Io Echo
opening for Garbage
Wellmont Theatre, Montclair, New Jersey • 3/20/13
May Terry
The LA duo of Ioanna Gika and Leopold Ross, aka Io Echo, has opened for Nine Inch Nails, played at a number of Hollywood premieres, were asked to perform private concerts at celebrity parties, and are currently opening for ’90s rock phenomenon Garbage on their latest tour.
The first show of the Garbage tour stopped at the Wellmont Theatre in Montclair, New Jersey. Only 20 minutes from New York City, the Wellmont is a venue similar to Grammercy Theatre or Webster Hall in NYC, where big musical acts stop by to work the kinks out of their shows before hitting a major city venue. On that night, there were no kinks to work out for either band. It was an all around great show, and Io Echo proved to be a very worthy opening act for Scotland’s “divine Ms. M,” Shirley Manson.
Io Echo artfully blends a Pacific-Asian sensuality with a hard Western edge, a yin-yang of sounds from two remote continents – guitar grunge and ethereal Asian-infused synth tones that mimic the Chinese violins and Japanese koto harp sounds prevalent in their latest EP, Ministry of Love. There are elements of Asian pop with a touch of ’80s melodies in “When the Lilies Die” and “Ministry of Love,” and there’s the somber but delicately soft lament in songs like “Shanghai Girls.”

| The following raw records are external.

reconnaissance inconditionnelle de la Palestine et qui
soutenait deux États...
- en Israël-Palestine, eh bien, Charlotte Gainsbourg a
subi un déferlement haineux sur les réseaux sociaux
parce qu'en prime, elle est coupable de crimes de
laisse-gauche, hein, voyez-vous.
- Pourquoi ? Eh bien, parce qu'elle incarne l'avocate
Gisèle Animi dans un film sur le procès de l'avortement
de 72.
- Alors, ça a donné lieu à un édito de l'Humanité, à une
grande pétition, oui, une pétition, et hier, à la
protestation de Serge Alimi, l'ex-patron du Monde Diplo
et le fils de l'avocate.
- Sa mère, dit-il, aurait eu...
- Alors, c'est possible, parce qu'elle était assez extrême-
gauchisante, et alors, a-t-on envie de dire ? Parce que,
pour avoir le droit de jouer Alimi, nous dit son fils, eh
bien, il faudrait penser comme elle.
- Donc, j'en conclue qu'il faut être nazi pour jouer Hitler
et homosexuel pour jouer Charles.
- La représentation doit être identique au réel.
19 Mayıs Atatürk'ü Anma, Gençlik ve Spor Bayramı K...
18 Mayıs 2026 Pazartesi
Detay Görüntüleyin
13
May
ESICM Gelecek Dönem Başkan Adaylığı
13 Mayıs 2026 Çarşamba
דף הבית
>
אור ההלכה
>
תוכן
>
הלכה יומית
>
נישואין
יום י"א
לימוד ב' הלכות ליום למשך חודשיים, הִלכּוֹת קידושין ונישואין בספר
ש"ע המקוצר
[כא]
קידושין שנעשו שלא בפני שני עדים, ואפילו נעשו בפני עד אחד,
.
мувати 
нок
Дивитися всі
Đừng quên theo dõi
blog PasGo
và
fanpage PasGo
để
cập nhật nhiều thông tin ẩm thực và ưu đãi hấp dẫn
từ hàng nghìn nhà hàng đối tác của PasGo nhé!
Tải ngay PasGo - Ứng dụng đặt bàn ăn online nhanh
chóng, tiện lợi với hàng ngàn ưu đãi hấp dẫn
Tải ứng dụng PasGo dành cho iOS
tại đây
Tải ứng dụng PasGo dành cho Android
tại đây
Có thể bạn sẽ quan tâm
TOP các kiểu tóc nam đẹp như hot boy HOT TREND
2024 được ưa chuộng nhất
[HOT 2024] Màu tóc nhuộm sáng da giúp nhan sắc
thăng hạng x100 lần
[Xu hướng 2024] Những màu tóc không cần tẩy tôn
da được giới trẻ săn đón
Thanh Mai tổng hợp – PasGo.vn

With a number of contributions to several film soundtracks and musical scores that include Rebel (starring James Franco), Snow White and the Huntsman, and The Book of Eli, Ross is no stranger to drawing from a palette of sounds for visual representation. This clearly showed during their set. Onstage, Gika weaved her illusion. Dressed in a flowery pink kimono amid a stage equally dressed with large Asian fans and oriental room dividers, she filled the room with highly reverberated but melodically smooth vocals.
At times it felt like a scene from an Asian fantasy film where the ghost appears in the courtyard of her lover’s home on a foggy night under the blue-tinged glow of a full moon. And yet, during the harder, more rocking parts of their set, Gika breaks out into a jumping, hair-whipping frenzy as bursts of bright light bled out from behind the oriental dividers. It was quite stunning to both watch and listen.

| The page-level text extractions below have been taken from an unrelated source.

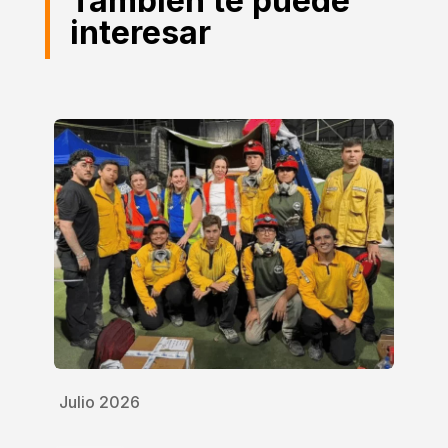
También te puede
interesar
Julio 2026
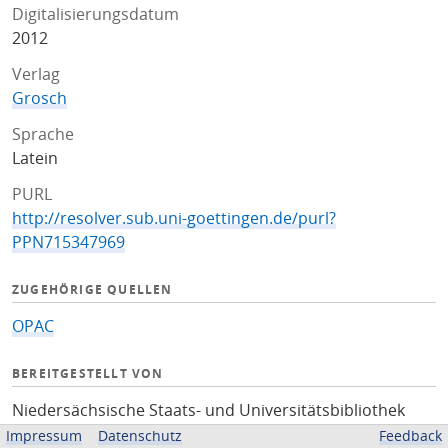
Digitalisierungsdatum
2012
Verlag
Grosch
Sprache
Latein
PURL
http://resolver.sub.uni-goettingen.de/purl?
PPN715347969
ZUGEHÖRIGE QUELLEN
OPAC
BEREITGESTELLT VON
Niedersächsische Staats- und Universitätsbibliothek
Göttingen
Impressum
Datenschutz
Feedback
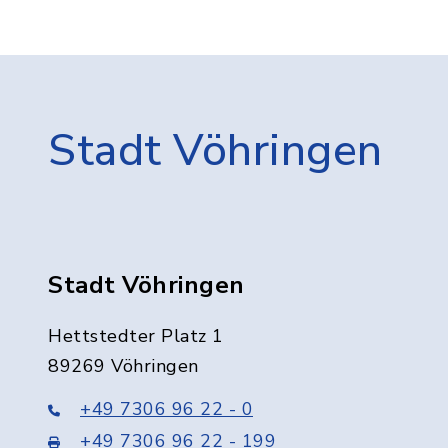
Stadt Vöhringen
Stadt Vöhringen
Hettstedter Platz 1
89269 Vöhringen
+49 7306 96 22 - 0
+49 7306 96 22 - 199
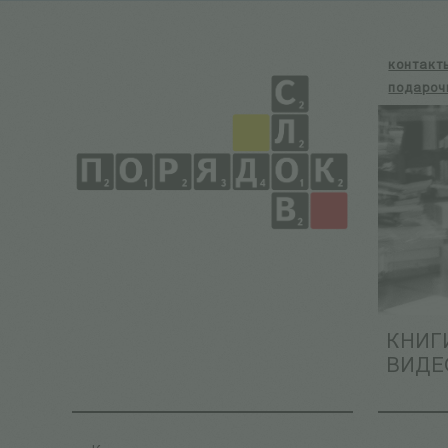
контакт
подароч
КНИГ
ВИДЕ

The short 30-minute set could have gone longer because when they were done, most of the audience, for a short moment, forgot that they were basically there to see Garbage (who, by the way, gave a phenomenal performance that night). Io Echo gave New Jerseyans a blissful audio-visual treat that night, like being served a beautifully presented Japanese fusion roll that you admiringly stare at before you pop a piece in your mouth for a taste of that heavenly goodness.